Without including any image, repeat every record exactly.

Saved entries:

◆ ◆ ◆ ◆ ◆

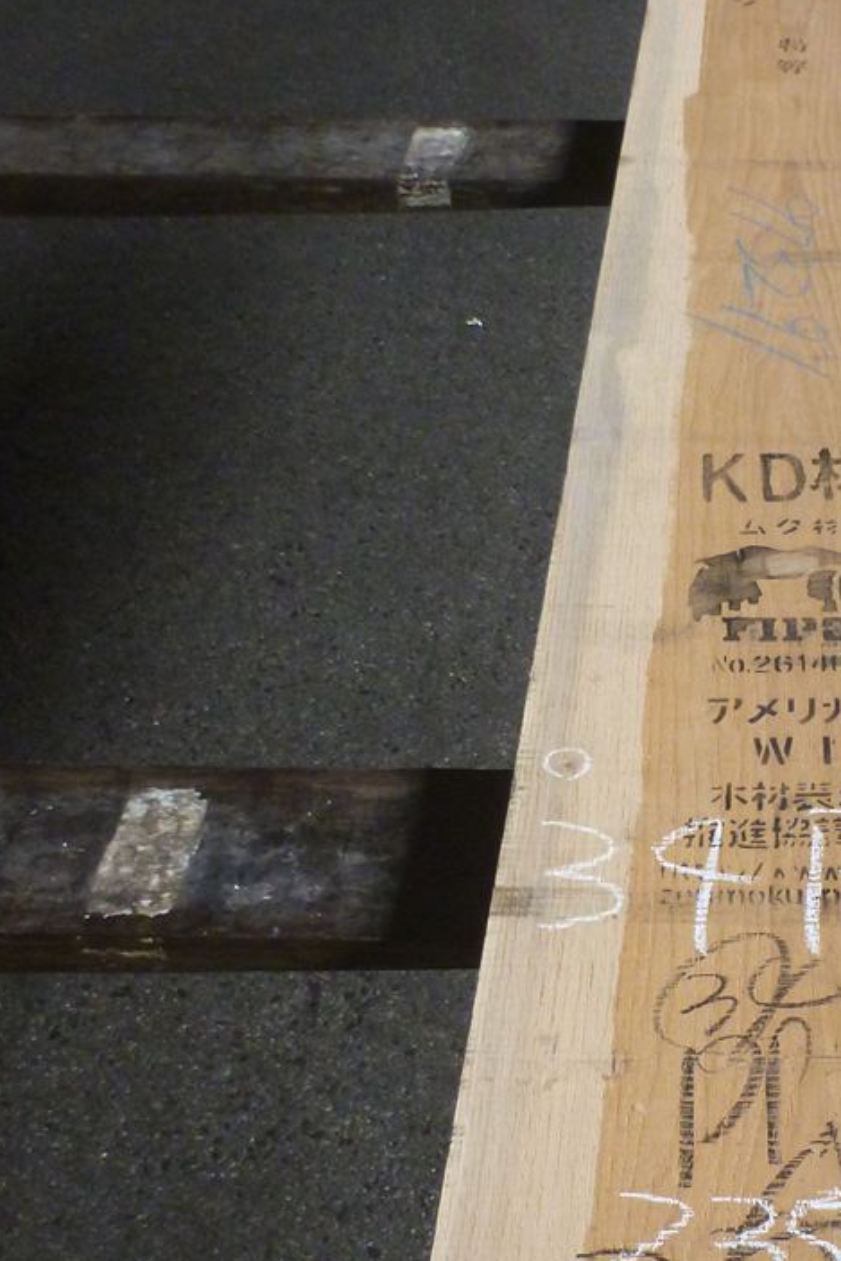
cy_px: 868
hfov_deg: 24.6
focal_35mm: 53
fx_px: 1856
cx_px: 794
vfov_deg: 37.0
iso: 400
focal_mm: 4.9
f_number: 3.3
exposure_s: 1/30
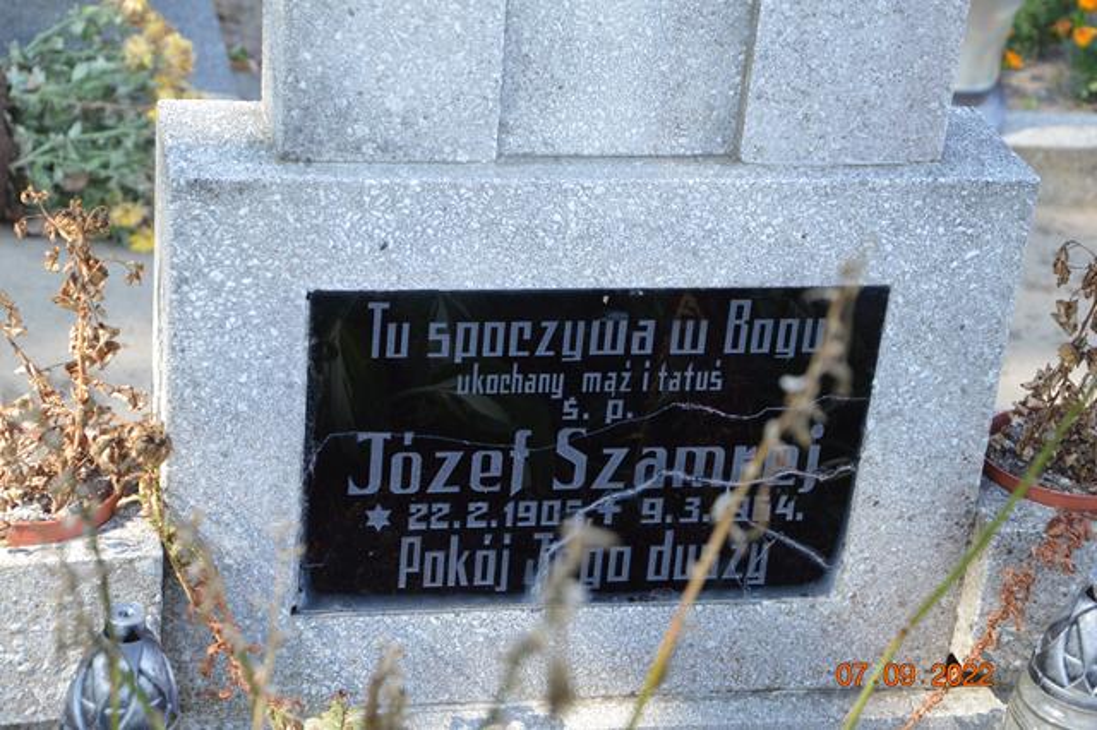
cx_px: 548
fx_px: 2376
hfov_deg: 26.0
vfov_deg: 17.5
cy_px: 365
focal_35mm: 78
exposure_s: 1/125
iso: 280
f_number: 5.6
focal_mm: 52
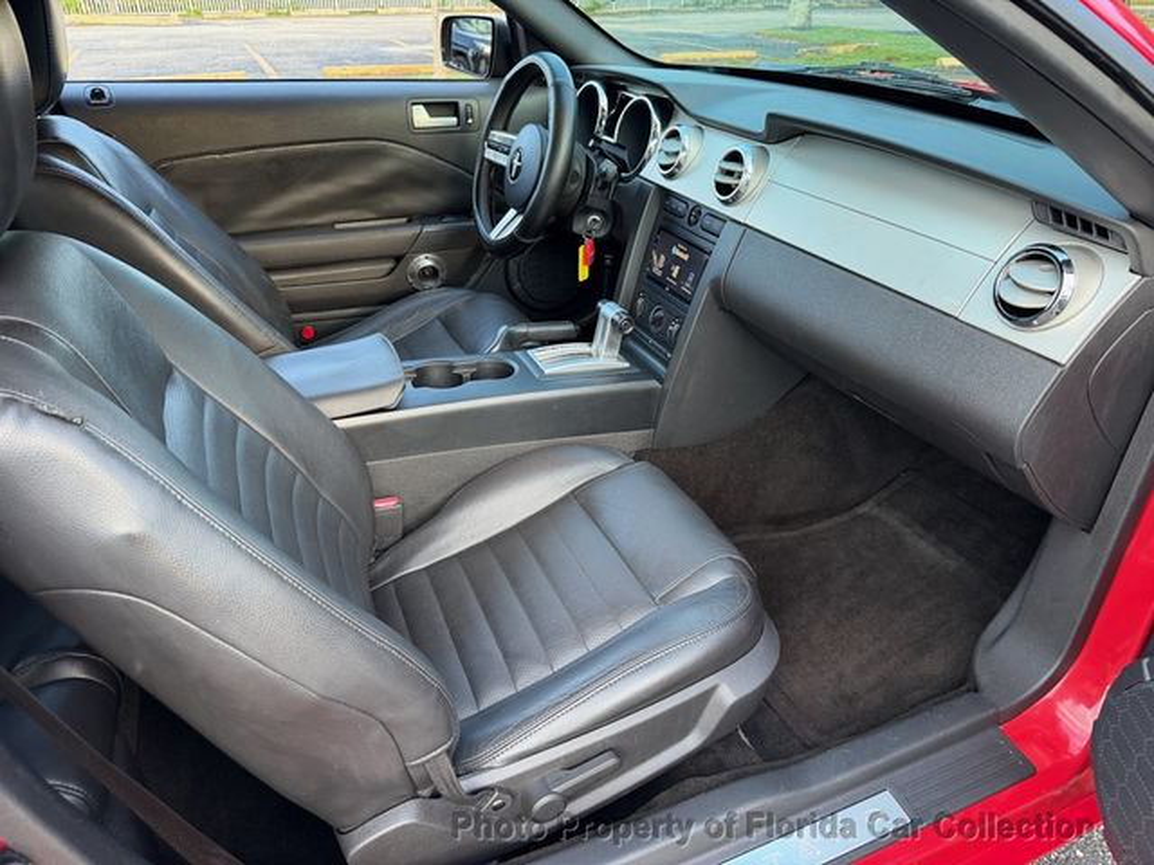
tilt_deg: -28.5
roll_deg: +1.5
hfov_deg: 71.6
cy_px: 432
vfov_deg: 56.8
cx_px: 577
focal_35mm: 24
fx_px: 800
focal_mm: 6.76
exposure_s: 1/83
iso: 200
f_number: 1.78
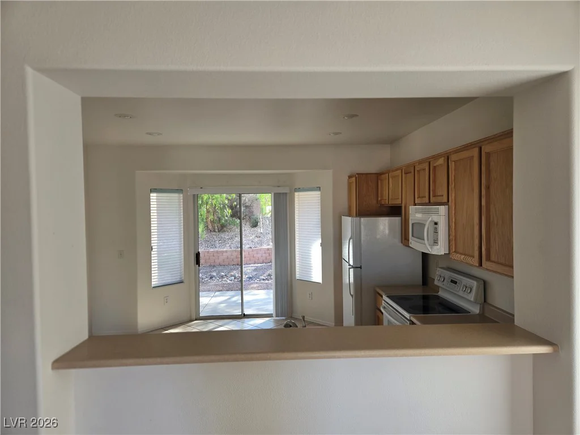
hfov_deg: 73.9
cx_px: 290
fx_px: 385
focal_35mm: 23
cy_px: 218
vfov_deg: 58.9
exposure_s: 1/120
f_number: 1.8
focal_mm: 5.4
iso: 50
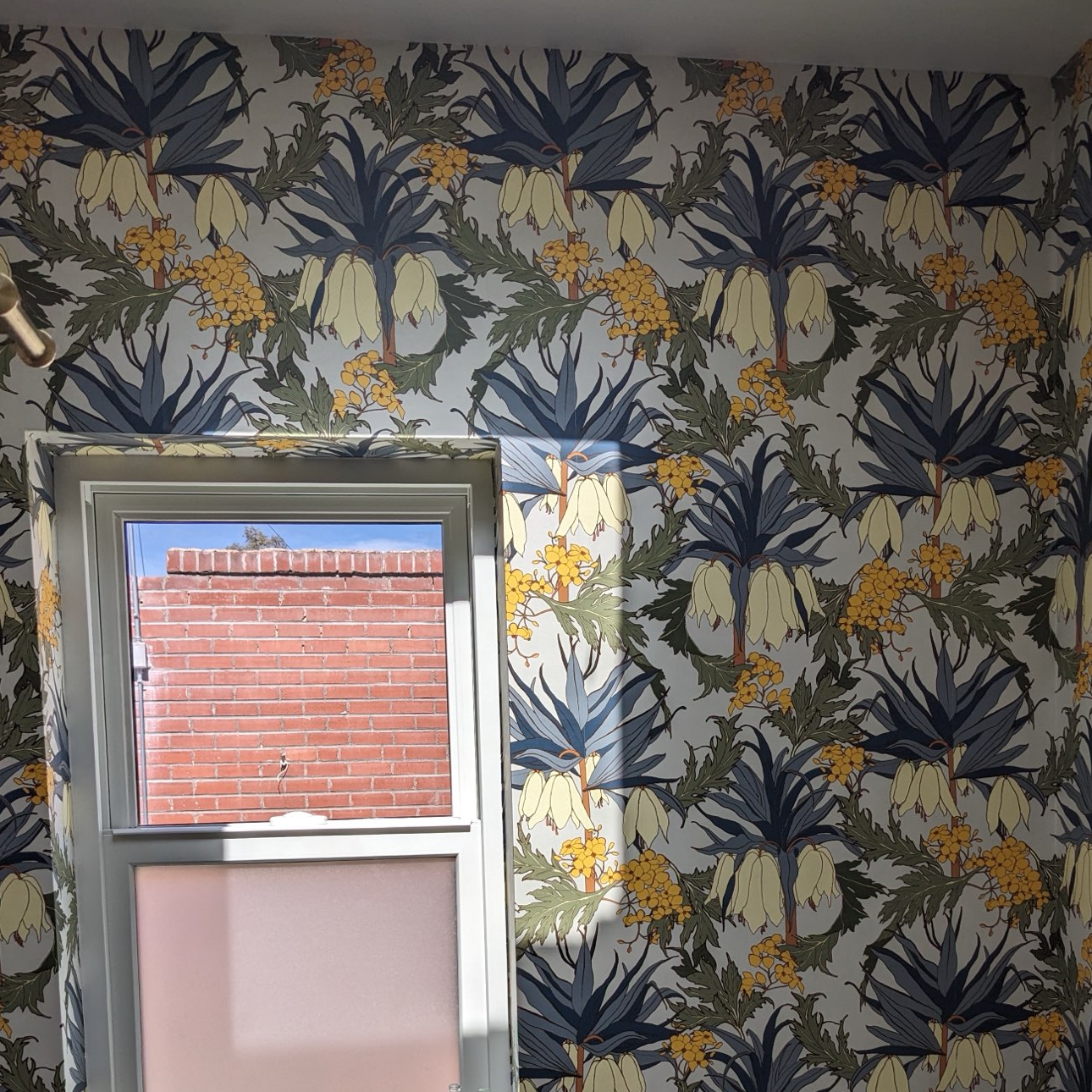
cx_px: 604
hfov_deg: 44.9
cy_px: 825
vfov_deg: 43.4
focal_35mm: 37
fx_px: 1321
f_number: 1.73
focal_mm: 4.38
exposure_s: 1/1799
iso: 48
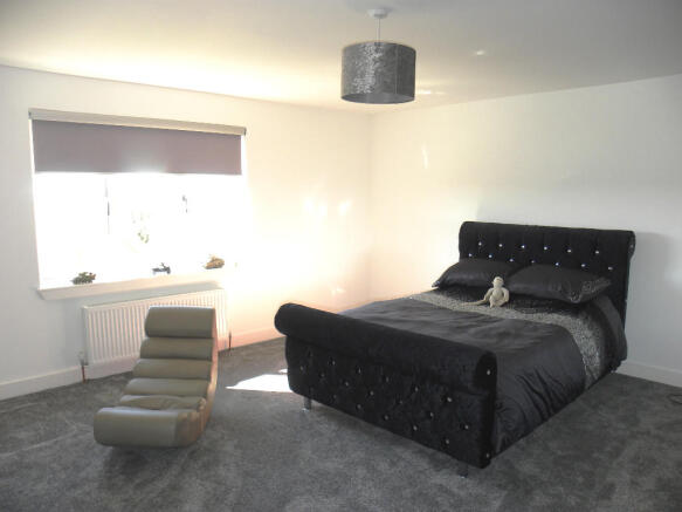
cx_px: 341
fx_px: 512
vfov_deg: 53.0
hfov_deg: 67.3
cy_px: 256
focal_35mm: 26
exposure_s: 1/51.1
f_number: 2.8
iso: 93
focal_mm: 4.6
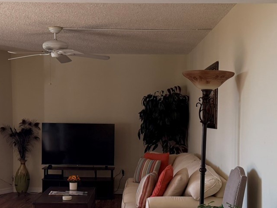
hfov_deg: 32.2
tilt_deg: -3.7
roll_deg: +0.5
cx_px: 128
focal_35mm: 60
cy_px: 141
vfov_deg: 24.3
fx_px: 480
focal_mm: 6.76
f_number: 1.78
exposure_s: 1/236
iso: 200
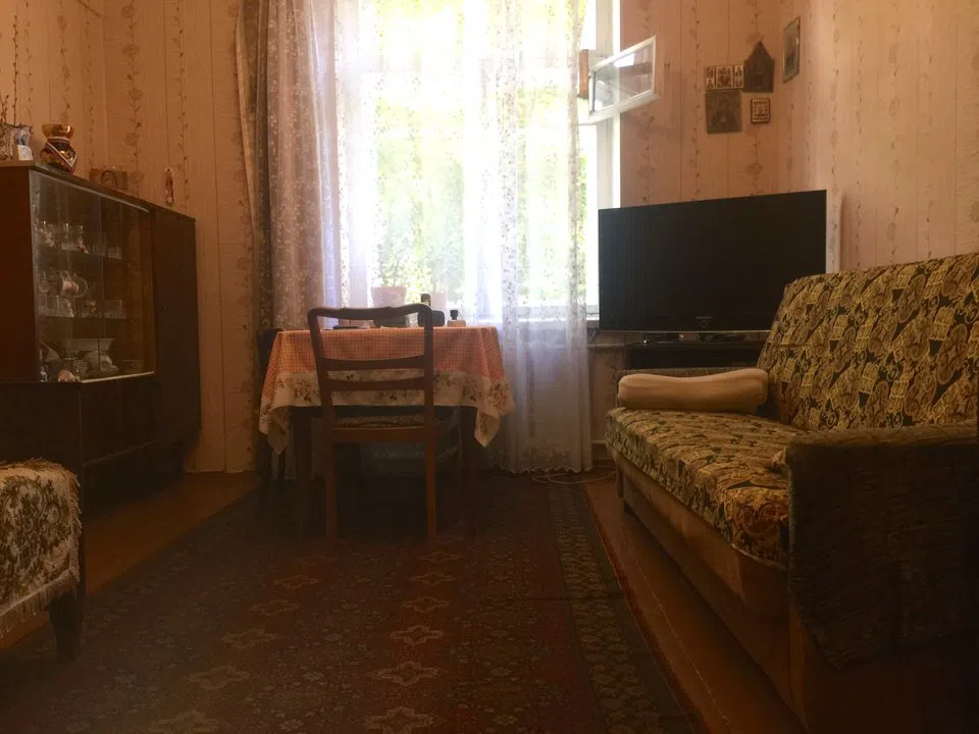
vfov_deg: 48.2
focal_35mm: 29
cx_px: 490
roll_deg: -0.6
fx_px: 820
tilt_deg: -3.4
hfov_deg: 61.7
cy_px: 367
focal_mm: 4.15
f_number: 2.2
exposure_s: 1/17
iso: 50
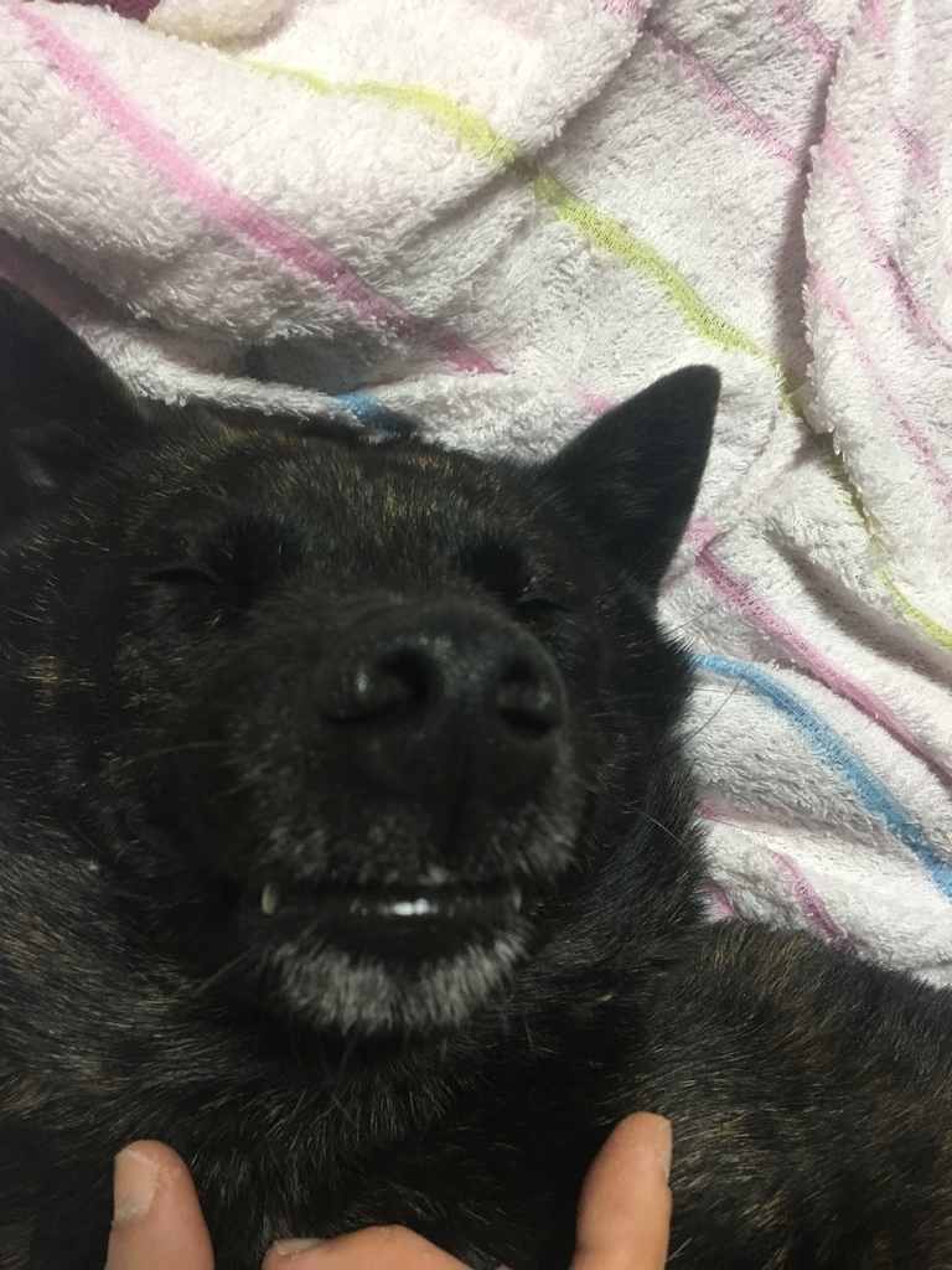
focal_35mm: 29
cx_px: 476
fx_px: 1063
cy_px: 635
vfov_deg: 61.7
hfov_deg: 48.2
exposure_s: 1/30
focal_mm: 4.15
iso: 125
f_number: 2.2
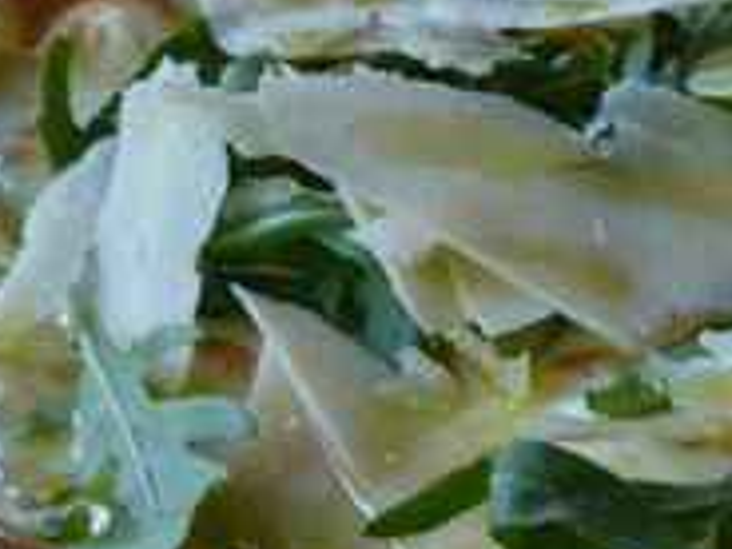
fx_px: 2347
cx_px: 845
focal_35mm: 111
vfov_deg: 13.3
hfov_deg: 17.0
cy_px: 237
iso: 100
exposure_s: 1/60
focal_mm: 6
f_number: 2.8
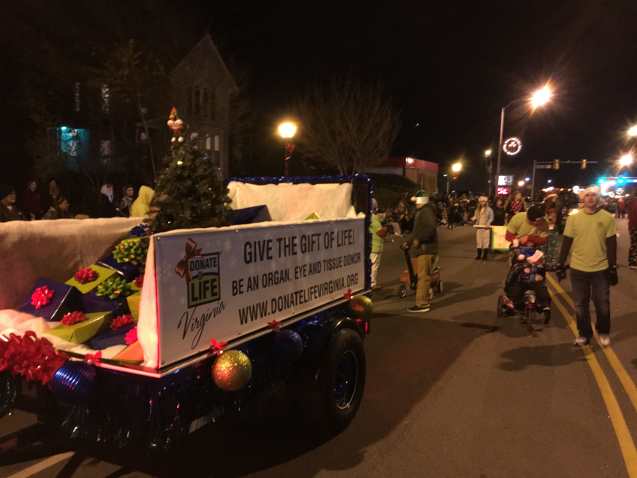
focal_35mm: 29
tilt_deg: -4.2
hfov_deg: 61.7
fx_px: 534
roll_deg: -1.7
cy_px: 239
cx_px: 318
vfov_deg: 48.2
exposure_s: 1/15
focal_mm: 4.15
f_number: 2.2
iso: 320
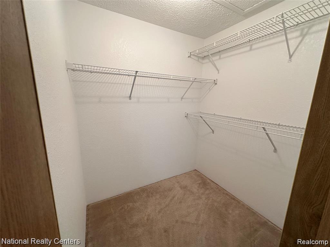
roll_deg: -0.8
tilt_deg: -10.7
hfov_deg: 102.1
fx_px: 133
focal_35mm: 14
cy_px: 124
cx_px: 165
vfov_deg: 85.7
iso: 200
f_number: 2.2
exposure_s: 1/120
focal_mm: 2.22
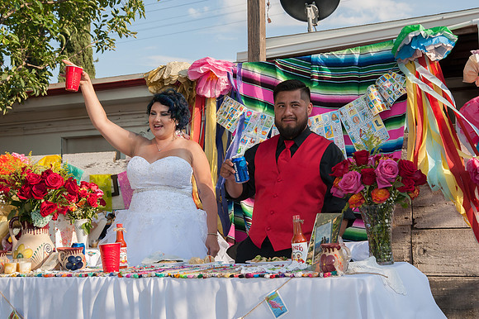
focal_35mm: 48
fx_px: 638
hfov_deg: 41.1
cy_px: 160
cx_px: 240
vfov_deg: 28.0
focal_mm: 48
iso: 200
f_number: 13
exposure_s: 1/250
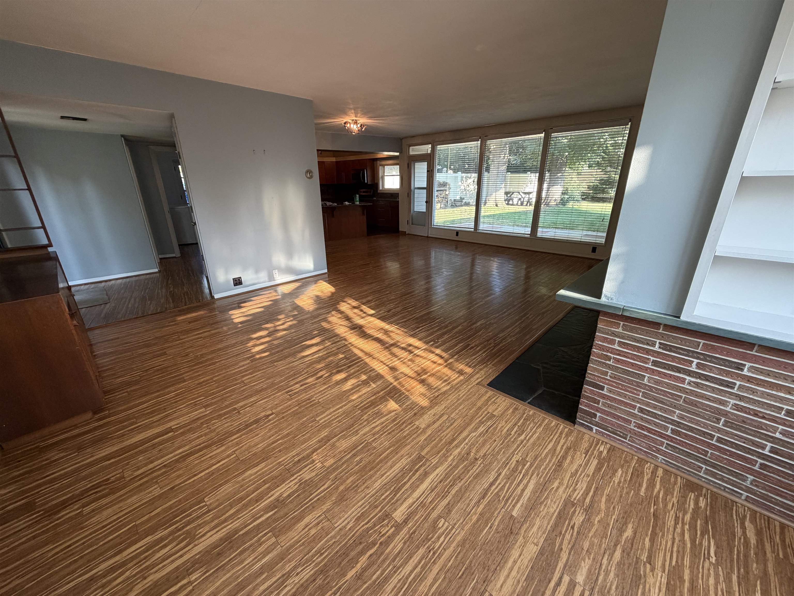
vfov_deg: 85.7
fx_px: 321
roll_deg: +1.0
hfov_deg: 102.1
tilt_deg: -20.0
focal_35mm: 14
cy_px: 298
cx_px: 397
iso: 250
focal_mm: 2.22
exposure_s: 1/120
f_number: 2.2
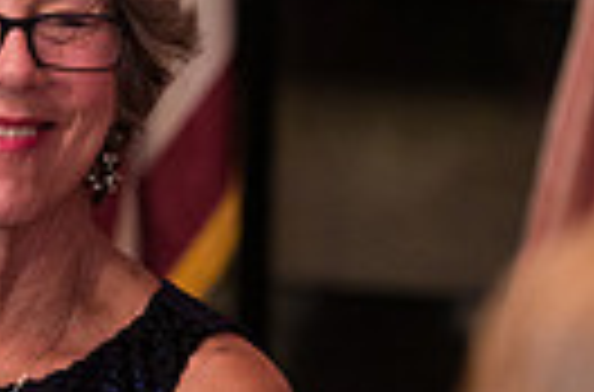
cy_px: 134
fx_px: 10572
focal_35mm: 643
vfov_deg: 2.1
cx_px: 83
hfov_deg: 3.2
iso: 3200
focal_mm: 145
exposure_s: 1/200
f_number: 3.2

◆ ◆ ◆ ◆ ◆

*RESPONSE AREA*
cy_px: 868
hfov_deg: 24.6
focal_35mm: 53
fx_px: 1856
cx_px: 794
vfov_deg: 37.0
iso: 400
focal_mm: 4.9
f_number: 3.3
exposure_s: 1/30
cx_px: 548
fx_px: 2376
hfov_deg: 26.0
vfov_deg: 17.5
cy_px: 365
focal_35mm: 78
exposure_s: 1/125
iso: 280
f_number: 5.6
focal_mm: 52
tilt_deg: -28.5
roll_deg: +1.5
hfov_deg: 71.6
cy_px: 432
vfov_deg: 56.8
cx_px: 577
focal_35mm: 24
fx_px: 800
focal_mm: 6.76
exposure_s: 1/83
iso: 200
f_number: 1.78
hfov_deg: 73.9
cx_px: 290
fx_px: 385
focal_35mm: 23
cy_px: 218
vfov_deg: 58.9
exposure_s: 1/120
f_number: 1.8
focal_mm: 5.4
iso: 50
cx_px: 604
hfov_deg: 44.9
cy_px: 825
vfov_deg: 43.4
focal_35mm: 37
fx_px: 1321
f_number: 1.73
focal_mm: 4.38
exposure_s: 1/1799
iso: 48
cx_px: 341
fx_px: 512
vfov_deg: 53.0
hfov_deg: 67.3
cy_px: 256
focal_35mm: 26
exposure_s: 1/51.1
f_number: 2.8
iso: 93
focal_mm: 4.6
hfov_deg: 32.2
tilt_deg: -3.7
roll_deg: +0.5
cx_px: 128
focal_35mm: 60
cy_px: 141
vfov_deg: 24.3
fx_px: 480
focal_mm: 6.76
f_number: 1.78
exposure_s: 1/236
iso: 200
vfov_deg: 48.2
focal_35mm: 29
cx_px: 490
roll_deg: -0.6
fx_px: 820
tilt_deg: -3.4
hfov_deg: 61.7
cy_px: 367
focal_mm: 4.15
f_number: 2.2
exposure_s: 1/17
iso: 50
focal_35mm: 29
cx_px: 476
fx_px: 1063
cy_px: 635
vfov_deg: 61.7
hfov_deg: 48.2
exposure_s: 1/30
focal_mm: 4.15
iso: 125
f_number: 2.2
fx_px: 2347
cx_px: 845
focal_35mm: 111
vfov_deg: 13.3
hfov_deg: 17.0
cy_px: 237
iso: 100
exposure_s: 1/60
focal_mm: 6
f_number: 2.8
focal_35mm: 29
tilt_deg: -4.2
hfov_deg: 61.7
fx_px: 534
roll_deg: -1.7
cy_px: 239
cx_px: 318
vfov_deg: 48.2
exposure_s: 1/15
focal_mm: 4.15
f_number: 2.2
iso: 320
roll_deg: -0.8
tilt_deg: -10.7
hfov_deg: 102.1
fx_px: 133
focal_35mm: 14
cy_px: 124
cx_px: 165
vfov_deg: 85.7
iso: 200
f_number: 2.2
exposure_s: 1/120
focal_mm: 2.22
focal_35mm: 48
fx_px: 638
hfov_deg: 41.1
cy_px: 160
cx_px: 240
vfov_deg: 28.0
focal_mm: 48
iso: 200
f_number: 13
exposure_s: 1/250
vfov_deg: 85.7
fx_px: 321
roll_deg: +1.0
hfov_deg: 102.1
tilt_deg: -20.0
focal_35mm: 14
cy_px: 298
cx_px: 397
iso: 250
focal_mm: 2.22
exposure_s: 1/120
f_number: 2.2
cy_px: 134
fx_px: 10572
focal_35mm: 643
vfov_deg: 2.1
cx_px: 83
hfov_deg: 3.2
iso: 3200
focal_mm: 145
exposure_s: 1/200
f_number: 3.2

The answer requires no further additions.